Madlinger’s passion for steam trains began in eighth grade when he fell in love with coal-powered 1/8 scale steamer trains (1.5 inches = 1 foot). When Madlinger came to MIT, he had already been taking machining classes at a vocational school, had set up a machine shop in his parent’s garage and built several steamer cars. Madlinger went full steam ahead at MIT, spending four to five days a week working (and instructing) in the Edgerton Student Shop. By graduation he had machined five cars for his steam train and had also built parts for his UROP in a chemical engineering lab focused on sustainable energy.
Where is the Edgerton Student Shop?
Couched between MIT Buildings 43 and 46 is a door leading to the Edgerton Student Shop. Founded by Edgerton Center director Professor J. Kim Vandiver in 1998, the shop is funded by MIT, with capital equipment acquisitions covered by an endowment gift from the Lemelson Foundation.
At a time when the knowledge of how to fabricate things is diminishing, the shop provides students with training on a wide range of fabrication tools. Vandiver notes that “today’s incoming students frequently have little opportunity to acquire hands-on fabrication skills before they come to MIT. To graduate creative and inventive designers and engineers we need to give our students the opportunities to acquire these skills.”
The shop offers intensive training classes — 12 hours per student. There is high demand for these classes, which are a prime opportunity for students to receive high-quality instruction in machining. With nothing but raw materials, they learn to machine the parts for a flashlight from scratch. They also learn how to use machine tools including a metal lathe, a milling machine, a band saw and more.
“Students who come here to take the training are very pleased with the end result. I think they feel like they leave here learning skills that they will use throughout their lifetime, not only in their workplace but also in their home life — whether it’s fixing a lawn mower or working on their vehicle or bicycle,” says Mark Belanger, manager of the Edgerton Student Shop. “They love it. This work is real, hands-on, and directly applicable to life."
Applying shop skills to life
“My profession is building scale versions of refineries but my hobby is building scale versions of trains,” Madlinger says. In his leisure time, Madlinger is the president of the New Jersey Live Steamers, a train enthusiasts club. At work, Madlinger builds working models of particular units in refineries such as a model of a chemical reactor to test out new catalysts.

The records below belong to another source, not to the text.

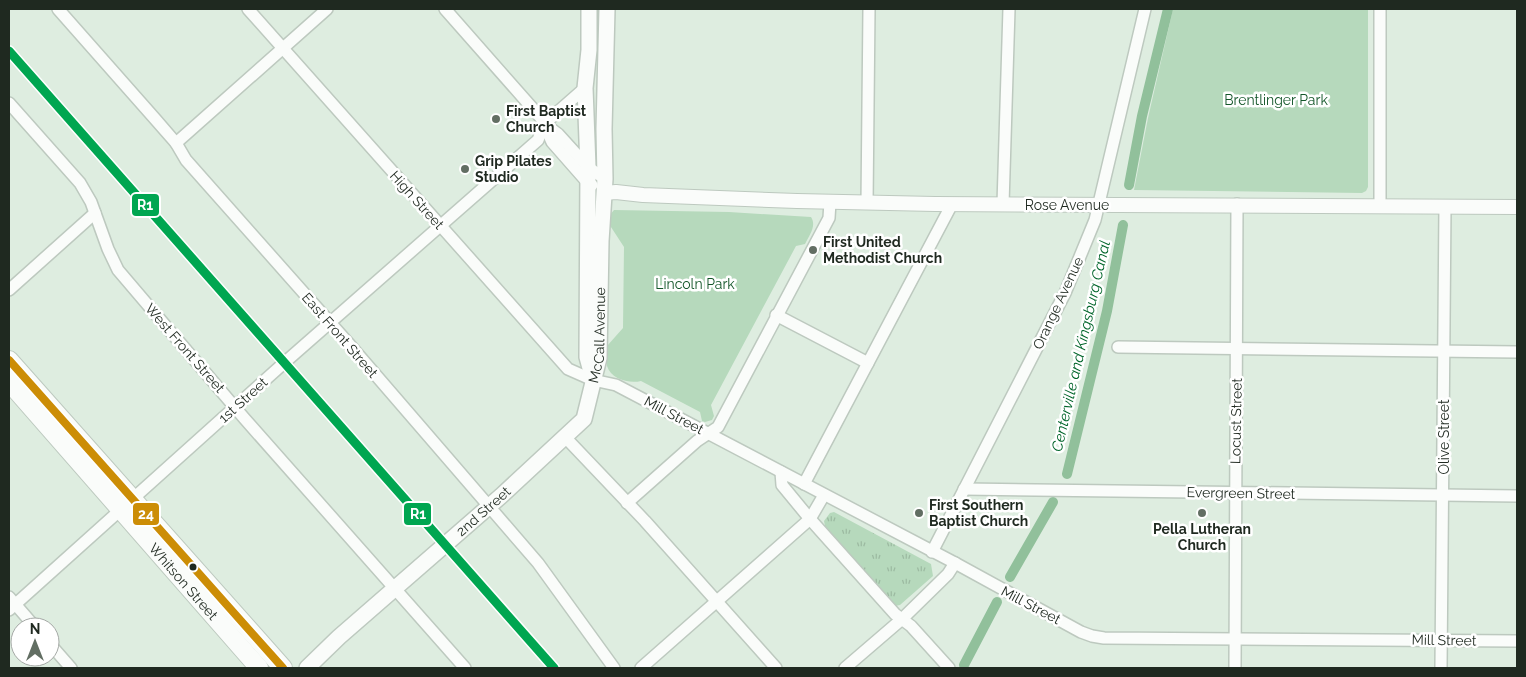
<svg xmlns="http://www.w3.org/2000/svg" width="1526" height="677" viewBox="0 0 1526 677" font-family="Raleway,sans-serif">
<style>
.grass{fill:url(#grass-tufts)}
.park{fill:#b6d9bc}
.lines{fill:none;stroke-linecap:round;stroke-linejoin:round}
.canal{stroke:#91c09b;stroke-width:10}
.minor-casing{stroke:#bdc9bf;stroke-width:14}
.tertiary-casing{stroke:#bdc9bf;stroke-width:16}
.secondary-casing{stroke:#bdc9bf;stroke-width:18}
.primary-casing{stroke:#bdc9bf;stroke-width:20}
.minor{stroke:#fafcfa;stroke-width:11}
.tertiary{stroke:#fafcfa;stroke-width:14}
.secondary{stroke:#fafcfa;stroke-width:15}
.primary{stroke:#fafcfa;stroke-width:18}
.bus-1-casing{stroke:#fff;stroke-width:11}
.bus-1{stroke:#cc8d06;stroke-width:8}
.rail-1-casing{stroke:#fff;stroke-width:12}
.rail-1{stroke:#00a651;stroke-width:9}
.poi-dot{fill:#626e63;stroke:#fff;stroke-width:2}
.bus-dot{fill:#1f2920;stroke:#fff;stroke-width:2}
.labels{text-anchor:middle;stroke-width:5;stroke-linejoin:round;paint-order:stroke}
.park-label{font-size:14px;fill:#135629;stroke:#fff}
.poi-label{font-size:14px;font-weight:bold;fill:#1f2920;stroke:#fff;text-anchor:start}
.street-label{font-size:14px;fill:#1f2920;stroke:#fff}
.water-label{font-size:15px;font-style:italic;fill:#00652a;stroke:#fff}
.line-badge{stroke:#fff;stroke-width:2}
.badge-label{font-size:14px;text-anchor:middle;font-weight:bold;fill:#fff}
</style>
<defs>
<pattern id="grass-tufts" width="24" height="20" patternUnits="userSpaceOnUse" patternTransform="scale(1.25)"><rect width="24" height="20" fill="#b6d9bc"/><path d="M3 7l-1-3M5 7V3M7 7l1-3M15 17l-1-3M17 17v-4M19 17l1-3" fill="none" stroke="#9cbaa1"/></pattern>
</defs>
<rect width="100%" height="100%" fill="#deede0"/>
<!-- grass -->
<path class="grass" d="M834 512 931 564 933 576 900 605 895 606 825 526 824 521 830 513Z"/>
<!-- park -->
<g class="park">
<path d="M1173 9H1368V187L1366 191 1362 193 1134 190 1148 118Z"/>
<path d="M614 210 729 212 811 217C817 226 809 236 805 244L796 246 711 405 714 416 712 420 705 422 702 421 700 412 641 381C629 384 611 379 607 366 606 360 607 352 607 346L623 328 624 247 609 224V216Z"/>
</g>
<g class="lines">
<!-- canal -->
<g class="canal">
<path d="M1129 185 1142 116 1168 9"/>
<path d="M1067 474 1107 311 1123 225"/>
<path d="M1010 577 1053 502"/>
<path d="M964 665 997 602"/>
</g>
<defs>
<g id="minor">
<path d="M58 9 156 120 176 143 186 160 349 344 538 563 614 668"/>
<path d="M248 9 568 369 593 380 616 385 955 563 1081 632 1092 636 1104 638 1517 641"/>
<path d="M445 9 541 118 552 142 588 183 592 185"/>
<path d="M9 103 80 183 91 202 108 249 118 270 244 418 465 668"/>
<path d="M546 125 558 134 588 167 605 179"/>
<path d="M176 143 327 9"/>
<path d="M867 203 869 9"/>
<path d="M1003 204 1009 9"/>
<path d="M1380 205V9"/>
<path d="M9 290 95 213"/>
<path d="M776 315 868 363"/>
<path d="M1118 347 1517 352"/>
<path d="M565 437 645 521 776 668"/>
<path d="M781 472 782 485 810 519 895 614 911 626 949 668"/>
<path d="M804 484 952 204"/>
<path d="M964 489 1517 496"/>
<path d="M627 503 697 441 718 427 829 218 830 202"/>
<path d="M932 552 1065 293 1095 220 1145 9"/>
<path d="M9 597 35 627"/>
<path d="M9 610 284 363 538 140 544 124 585 88"/>
<path d="M50 644 71 668"/>
<path d="M641 668 810 519 824 495"/>
<path d="M845 668 902 619 948 574 955 563"/>
<path d="M1235 668 1237 204"/>
<path d="M1441 668 1445 206"/>
</g>
<path id="tertiary" d="M604 193 616 192 643 195 797 201 935 204 1517 207"/>
<g id="secondary">
<path d="M589 9V50L585 88 588 167 587 357 593 379"/>
<path id="s1" d="M307 668 339 637 501 496 584 419 599 358 601 241 605 179 604 129 607 9"/>
</g>
<g id="primary">
<path d="M9 360 283 668"/>
<path id="s2" d="M9 382 259 668"/>
</g>
</defs>
<!-- minor casing -->
<use href="#minor" class="minor-casing"/>
<!-- tertiary casing -->
<use href="#tertiary" class="tertiary-casing"/>
<!-- secondary casing -->
<use href="#secondary" class="secondary-casing"/>
<!-- primary casing -->
<use href="#primary" class="primary-casing"/>
<!-- minor -->
<use href="#minor" class="minor"/>
<!-- tertiary -->
<use href="#tertiary" class="tertiary"/>
<!-- secondary -->
<use href="#secondary" class="secondary"/>
<!-- primary -->
<use href="#primary" class="primary"/>
<defs>
<path id="bus-1" d="M9 360 283 668"/>
</defs>
<!-- bus-1 casing -->
<use href="#bus-1" class="bus-1-casing"/>
<!-- bus-1 -->
<use href="#bus-1" class="bus-1"/>
<defs>
<path id="rail-1" d="M9 51 554 668"/>
</defs>
<!-- rail-1 casing -->
<use href="#rail-1" class="rail-1-casing"/>
<!-- rail-1 -->
<use href="#rail-1" class="rail-1"/>
</g>
<!-- markers -->
<g class="poi-dot">
<circle cx="496" cy="119" r="5"/>
<circle cx="465" cy="169" r="5"/>
<circle cx="813" cy="250" r="5"/>
<circle cx="919" cy="513" r="5"/>
<circle cx="1202" cy="513" r="5"/>
</g>
<circle class="bus-dot" cx="193" cy="567" r="4.5"/>
<g class="labels">
<!-- park labels -->
<g class="park-label">
<text x="1276" y="105">Brentlinger Park</text>
<text x="695" y="289">Lincoln Park</text>
</g>
<!-- poi labels -->
<g class="poi-label">
<text x="506" y="116">First Baptist<tspan x="506" dy="16">Church</tspan></text>
<text x="475" y="166">Grip Pilates<tspan x="475" dy="16">Studio</tspan></text>
<text x="823" y="247">First United<tspan x="823" dy="16">Methodist Church</tspan></text>
<text x="929" y="510">First Southern<tspan x="929" dy="16">Baptist Church</tspan></text>
<text x="1202" y="534" text-anchor="middle">Pella Lutheran<tspan x="1202" dy="16">Church</tspan></text>
</g>
<!-- street labels -->
<g class="street-label">
<text transform="translate(417 200) rotate(48)" y="5">High Street</text>
<text x="1067" y="210">Rose Avenue</text>
<text transform="translate(1058 303) rotate(-65)" y="5">Orange Avenue</text>
<text dy="5" stroke="none"><textPath href="#s1" startOffset="458">McCall Avenue</textPath></text>
<text transform="translate(340 335) rotate(49)" y="5">East Front Street</text>
<text transform="translate(185 348) rotate(49)" y="5">West Front Street</text>
<text transform="translate(243 400) rotate(-42)" y="5">1st Street</text>
<text transform="translate(674 415) rotate(28)" y="5">Mill Street</text>
<text transform="translate(1236 421) rotate(-89)" y="5">Locust Street</text>
<text transform="translate(1444 437) rotate(-90)" y="5">Olive Street</text>
<text transform="translate(1241 493) rotate(1)" y="5">Evergreen Street</text>
<text dy="5" stroke="none"><textPath href="#s1" startOffset="236">2nd Street</textPath></text>
<text dy="5" stroke="none"><textPath href="#s2" startOffset="265">Whitson Street</textPath></text>
<text transform="translate(1031 605) rotate(28)" y="5">Mill Street</text>
<text transform="translate(1444 640) rotate(1)" y="5">Mill Street</text>
</g>
<!-- water labels -->
<g class="water-label">
<text transform="translate(1081 346) rotate(-77)" y="5">Centerville and Kingsburg Canal</text>
</g>
</g>
<g class="line-badge">
<rect x="131" y="193" width="29" height="24" rx="5" fill="#00a651"/>
<rect x="403" y="502" width="29" height="24" rx="5" fill="#00a651"/>
<rect x="132" y="502" width="28" height="24" rx="5" fill="#cc8d06"/>
</g>
<g class="badge-label">
<text x="145" y="210">R1</text>
<text x="418" y="519">R1</text>
<text x="146" y="519">24</text>
</g>
<!-- border -->
<rect width="1526" height="677" fill="none" stroke="#1f2920" stroke-width="20"/>
<!-- north arrow -->
<g transform="translate(35 642)"><circle r="24" fill="#ffffff" stroke="#a5a9a6"/>
<path d="M0-4L9 19L0 12L-9 19Z" fill="#626e63"/>
<text y="-8" font-size="14" font-weight="bold" text-anchor="middle" fill="#1f2920">N</text>
</g>
</svg>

“I find that the machining and mechanical skills that I developed while working and teaching at the Edgerton Student Shop provided indispensible preparation for the job I'm doing now at Exxon Mobil," Madlinger says. "I've always viewed those skills as what set me apart from my colleagues: namely, we all went to great schools and have solid knowledge of chemical engineering, but I supplement that knowledge with a complete background of practical machine shop and fabrication knowledge and experience, including CNC programming and machine operation, plus 3D printing, CAD/CAM... the list goes on. Not many people have that these days.”
Madlinger considers himself very much a “mens et manus” kind of guy. “It’s an incredible mental challenge, you can’t take every dimension and multiply it by 1/8th. A flame does not scale down. Coal burns the same way and there are certain fundamental physical dynamics that you have to accommodate and adapt your scaled design to. Every fiber of my being is trying to translate the two; translate the theoretical into something very practical.”
Cultivating the next generation of builders
Belanger cultivates an attitude of teamwork and mentorship in the Student Shop. As he puts it, “I sort of groom students when they come in, and — through both building a personal relationship with these students as well as seeing their capabilities in how they work in the shop — we groom them to be future instructors.” Students are given the chance not only to learn how to work with machines but also pay that knowledge forward, guiding the next class of inventors and engineers and assisting on projects.
While most of the projects made in the shop stay on the surface of planet Earth, others have taken a more ethereal spin. Graduate student Shawn Henderson built components for a state-of-the-art dark matter detector that is now deployed 2000 feet underground at the Waste Isolation Pilot Plant in Carlsbad, N.M.
“Before coming to MIT I had no machining experience. Although I made only a small fraction of the detector, I was active in every step of the design, and the practical experience I gained at the Student Shop was essential for the design process,” Henderson says.
Some projects are orbiting the Earth right now. Roedolph Opperman SM ‘10 worked on mechanical parts for the VERTIGO (Visual Estimation and Relative Tracking for Inspection of Generic Objects) flight hardware. This vision-based navigation upgrade to the SPHERES (Synchronized Position Hold Engage Reorient Experimental Satellites) will perform visual mapping and localization inside the International Space Station (ISS). The pieces went into assembly and were sent to the ISS in the fall of 2012.
“I see the shop as kind of like a middle school recess — a place where you can come and have fun, without the stresses of problem sets and homework,” Belanger says. “And you can just kind of release all of that through your hands. It’s just a fun place to be, and I try to make it a fun place for students."
Hamsika Chandrasekar '13, a senior in MIT's Department of Brain and Cognitive Sciences, contributed additional reporting for this story.